Any rope-skipper who made it as far as "kissed a fellow" or even the word "yellow" was out of my league. If there was a kid on each side of me, holding the ends of the jumprope, I could make it two-three-four skips before I missed. If I was holding the rope myself, I didn't get as far as "Cinderella". I never skipped to a count of 1, not in all my years of being a kid -- not even in college, when I stumbled, quite literally, through a class in teaching elementary PE.
How was it that even younger kids could could coordinate the arm motions and the jumping? I wondered. As for me, I could think about what my arms were doing or what my legs were doing, but I could not think about both at the same time. (Aim. Jump. Pause. Bring rope back and over. Aim...)
It wasn't until my thirties that I could articulate something: I'd been trying to do a task with my conscious mind that most people were doing with a primitive semi-conscious part of their brains.

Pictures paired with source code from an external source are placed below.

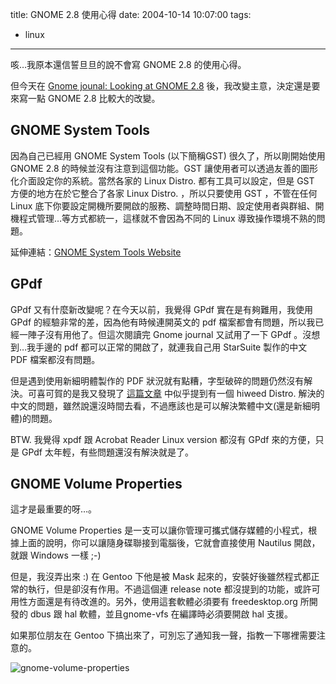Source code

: title: GNOME 2.8 使用心得
date: 2004-10-14 10:07:00
tags: 
- linux
---

咳…我原本還信誓旦旦的說不會寫 GNOME 2.8 的使用心得。

但今天在 [Gnome jounal: Looking at GNOME 2.8](http://gnomejournal.org/gnome28_review.php) 後，我改變主意，決定還是要來寫一點 GNOME 2.8 比較大的改變。
<a name='more'></a>

## GNOME System Tools

因為自己已經用 GNOME System Tools (以下簡稱GST) 很久了，所以剛開始使用 GNOME 2.8 的時候並沒有注意到這個功能。GST 讓使用者可以透過友善的圖形化介面設定你的系統。當然各家的 Linux Distro. 都有工具可以設定，但是 GST 方便的地方在於它整合了各家 Linux Distro. ，所以只要使用 GST ，不管在任何 Linux 底下你要設定開機所要開啟的服務、調整時間日期、設定使用者與群組、開機程式管理…等方式都統一，這樣就不會因為不同的 Linux 導致操作環境不熟的問題。

延伸連結：[GNOME System Tools Website](http://www.gnome.org/projects/gst/index.html)

## GPdf

GPdf 又有什麼新改變呢？在今天以前，我覺得 GPdf 實在是有夠難用，我使用 GPdf 的經驗非常的差，因為他有時候連開英文的 pdf 檔案都會有問題，所以我已經一陣子沒有用他了。但這次閱讀完 Gnome journal 又試用了一下 GPdf 。沒想到…我手邊的 pdf 都可以正常的開啟了，就連我自己用 StarSuite 製作的中文 PDF 檔案都沒有問題。

但是遇到使用新細明體製作的 PDF 狀況就有點糟，字型破碎的問題仍然沒有解決。可喜可賀的是我又發現了 [這篇文章](http://linux.hiweed.com/node/790) 中似乎提到有一個 hiweed Distro. 解決的中文的問題，雖然說還沒時間去看，不過應該也是可以解決繁體中文(還是新細明體)的問題。

BTW. 我覺得 xpdf 跟 Acrobat Reader Linux version 都沒有 GPdf 來的方便，只是 GPdf 太年輕，有些問題還沒有解決就是了。

## GNOME Volume Properties

這才是最重要的呀…。

GNOME Volume Properties 是一支可以讓你管理可攜式儲存媒體的小程式，根據上面的說明，你可以讓隨身碟聯接到電腦後，它就會直接使用 Nautilus 開啟，就跟 Windows 一樣 ;-)

但是，我沒弄出來 :)
在 Gentoo 下他是被 Mask 起來的，安裝好後雖然程式都正常的執行，但是卻沒有作用。不過這個連 release note 都沒提到的功能，或許可用性方面還是有待改進的。另外，使用這套軟體必須要有 freedesktop.org 所開發的 dbus 跟 hal 軟體，並且gnome-vfs 在編譯時必須要開啟 hal 支援。

如果那位朋友在 Gentoo 下搞出來了，可別忘了通知我一聲，指教一下哪裡需要注意的。

![gnome-volume-properties](http://wshlab2.ee.kuas.edu.tw/~yurenju/albums/screenshot/Screenshot_Drives_and_Media_Preferences.png)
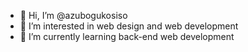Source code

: - 👋 Hi, I’m @azubogukosiso
- 👀 I’m interested in web design and web development
- 🌱 I’m currently learning back-end web development
<!---
azubogukosiso/azubogukosiso is a ✨ special ✨ repository because its `README.md` (this file) appears on your GitHub profile.
You can click the Preview link to take a look at your changes.
--->
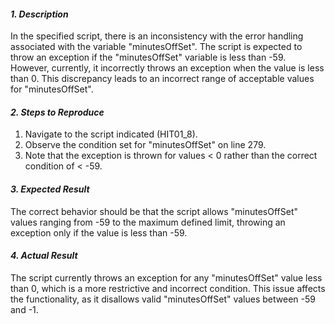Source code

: ﻿#### ***1. Description***
In the specified script, there is an inconsistency with the error handling associated with the variable "minutesOffSet". The script is expected to throw an exception if the "minutesOffSet" variable is less than -59. However, currently, it incorrectly throws an exception when the value is less than 0. This discrepancy leads to an incorrect range of acceptable values for "minutesOffSet".
#### ***2. Steps to Reproduce***
1. Navigate to the script indicated (HIT01\_8).
1. Observe the condition set for "minutesOffSet" on line 279.
1. Note that the exception is thrown for values < 0 rather than the correct condition of < -59.
#### ***3. Expected Result***
The correct behavior should be that the script allows "minutesOffSet" values ranging from -59 to the maximum defined limit, throwing an exception only if the value is less than -59.
#### ***4. Actual Result***
The script currently throws an exception for any "minutesOffSet" value less than 0, which is a more restrictive and incorrect condition. This issue affects the functionality, as it disallows valid "minutesOffSet" values between -59 and -1.

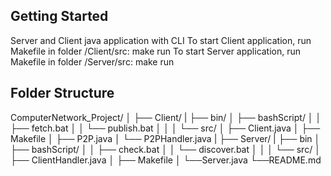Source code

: ## Getting Started

Server and Client java application with CLI
To start Client application, run Makefile in folder /Client/src: make run
To start Server application, run Makefile in folder /Server/src: make run

## Folder Structure
ComputerNetwork_Project/
│
├── Client/
|   ├── bin/
│   ├── bashScript/
│   │   ├── fetch.bat
│   │   └── publish.bat
│   │
│   └── src/
│       ├── Client.java
│       ├── Makefile
│       ├── P2P.java
│       └── P2PHandler.java
|
├── Server/
|   ├── bin
│   ├── bashScript/
│   │   ├── check.bat
│   │   └── discover.bat
│   │
│   └── src/
│       ├── ClientHandler.java
│       ├── Makefile
│       └──Server.java
└──README.md


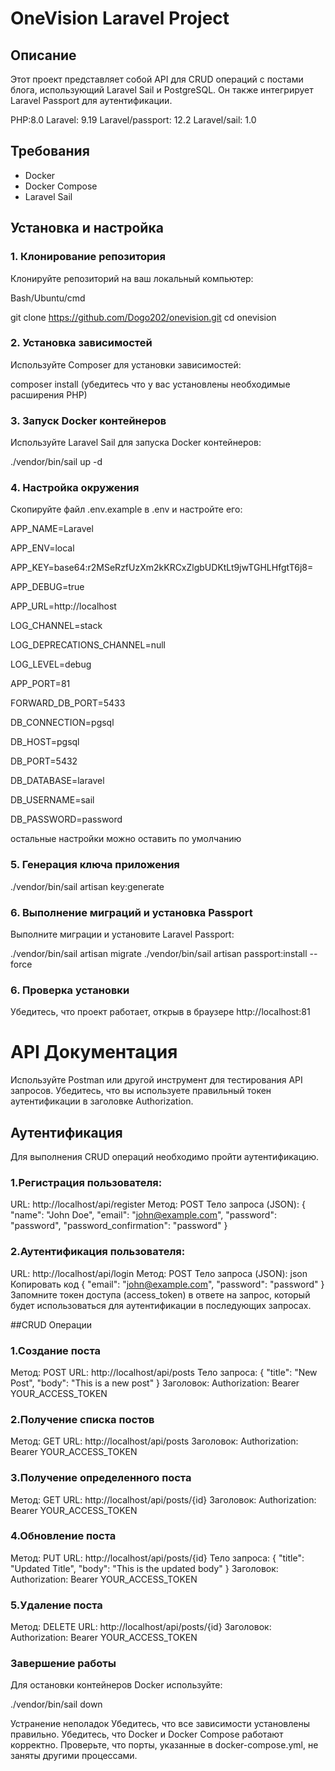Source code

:# OneVision Laravel Project

## Описание

Этот проект представляет собой API для CRUD операций с постами блога, использующий Laravel Sail и PostgreSQL. Он также интегрирует Laravel Passport для аутентификации.

PHP:8.0
Laravel: 9.19
Laravel/passport: 12.2
Laravel/sail: 1.0

## Требования

- Docker
- Docker Compose
- Laravel Sail

## Установка и настройка

### 1. Клонирование репозитория

Клонируйте репозиторий на ваш локальный компьютер:

Bash/Ubuntu/cmd

git clone https://github.com/Dogo202/onevision.git
cd onevision

### 2. Установка зависимостей
Используйте Composer для установки зависимостей:

composer install
(убедитесь что у вас установлены необходимые расширения PHP) 

### 3. Запуск Docker контейнеров
Используйте Laravel Sail для запуска Docker контейнеров:

./vendor/bin/sail up -d

### 4. Настройка окружения
Скопируйте файл .env.example в .env и настройте его:

APP_NAME=Laravel

APP_ENV=local

APP_KEY=base64:r2MSeRzfUzXm2kKRCxZlgbUDKtLt9jwTGHLHfgtT6j8=

APP_DEBUG=true

APP_URL=http://localhost

LOG_CHANNEL=stack

LOG_DEPRECATIONS_CHANNEL=null

LOG_LEVEL=debug


APP_PORT=81

FORWARD_DB_PORT=5433


DB_CONNECTION=pgsql

DB_HOST=pgsql

DB_PORT=5432

DB_DATABASE=laravel

DB_USERNAME=sail

DB_PASSWORD=password


остальные настройки можно оставить по умолчанию

### 5. Генерация ключа приложения 
./vendor/bin/sail artisan key:generate

### 6. Выполнение миграций и установка Passport
Выполните миграции и установите Laravel Passport:

./vendor/bin/sail artisan migrate
./vendor/bin/sail artisan passport:install --force

### 6. Проверка установки
Убедитесь, что проект работает, открыв в браузере http://localhost:81

# API Документация
Используйте Postman или другой инструмент для тестирования API запросов. Убедитесь, что вы используете правильный токен аутентификации в заголовке Authorization.

## Аутентификация
Для выполнения CRUD операций необходимо пройти аутентификацию.

### 1.Регистрация пользователя:
URL: http://localhost/api/register
Метод: POST
Тело запроса (JSON):
{
    "name": "John Doe",
    "email": "john@example.com",
    "password": "password",
    "password_confirmation": "password"
}


### 2.Аутентификация пользователя:
URL: http://localhost/api/login
Метод: POST
Тело запроса (JSON):
json
Копировать код
{
    "email": "john@example.com",
    "password": "password"
}
Запомните токен доступа (access_token) в ответе на запрос, который будет использоваться для аутентификации в последующих запросах.


##CRUD Операции

### 1.Создание поста
Метод: POST
URL: http://localhost/api/posts
Тело запроса:
{
    "title": "New Post",
    "body": "This is a new post"
}
Заголовок: Authorization: Bearer YOUR_ACCESS_TOKEN

### 2.Получение списка постов
Метод: GET
URL: http://localhost/api/posts
Заголовок: Authorization: Bearer YOUR_ACCESS_TOKEN

### 3.Получение определенного поста
Метод: GET
URL: http://localhost/api/posts/{id}
Заголовок: Authorization: Bearer YOUR_ACCESS_TOKEN

### 4.Обновление поста
Метод: PUT
URL: http://localhost/api/posts/{id}
Тело запроса:
{
    "title": "Updated Title",
    "body": "This is the updated body"
}
Заголовок: Authorization: Bearer YOUR_ACCESS_TOKEN

### 5.Удаление поста
Метод: DELETE
URL: http://localhost/api/posts/{id}
Заголовок: Authorization: Bearer YOUR_ACCESS_TOKEN


### Завершение работы
Для остановки  контейнеров Docker используйте:

./vendor/bin/sail down



Устранение неполадок
Убедитесь, что все зависимости установлены правильно.
Убедитесь, что Docker и Docker Compose работают корректно.
Проверьте, что порты, указанные в docker-compose.yml, не заняты другими процессами.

And so it is, I believe, with many struggling students. If a part of the brain doesn't work correctly, other parts will take over -- but they may never perform the task as seamlessly, or as well.
It can be hard to look at a child and see what's really there, and not what must be or should be. How well I remember! At twelve, I went -- against my will -- to a summer program for gifted students. My mother filled out all the parts of the application that I refused to fill out, including my own self-evaluation of skills. She marked that I was above average in physical education. (At that point, we had been warring for years over 'things I could, do but wouldn't'.)
Hard as it is, it's important to build a bridge to the place the child is, and not the one where it seems surely s/he must be.
Flashback to an even earlier time: first grade. Vaguely, I remember my mother saying that we would eat at the Wayside Inn that evening, and I could practice climbing the steps there. Yes, she had laughed it off when the school suggested there might actually be a problem: After all, I was only five. After all, we didn't live in a house with stairs. Still, Mother waited while I practiced climbing three- and four- step staircases -- slowly, diligently attempting to place just one foot on each step.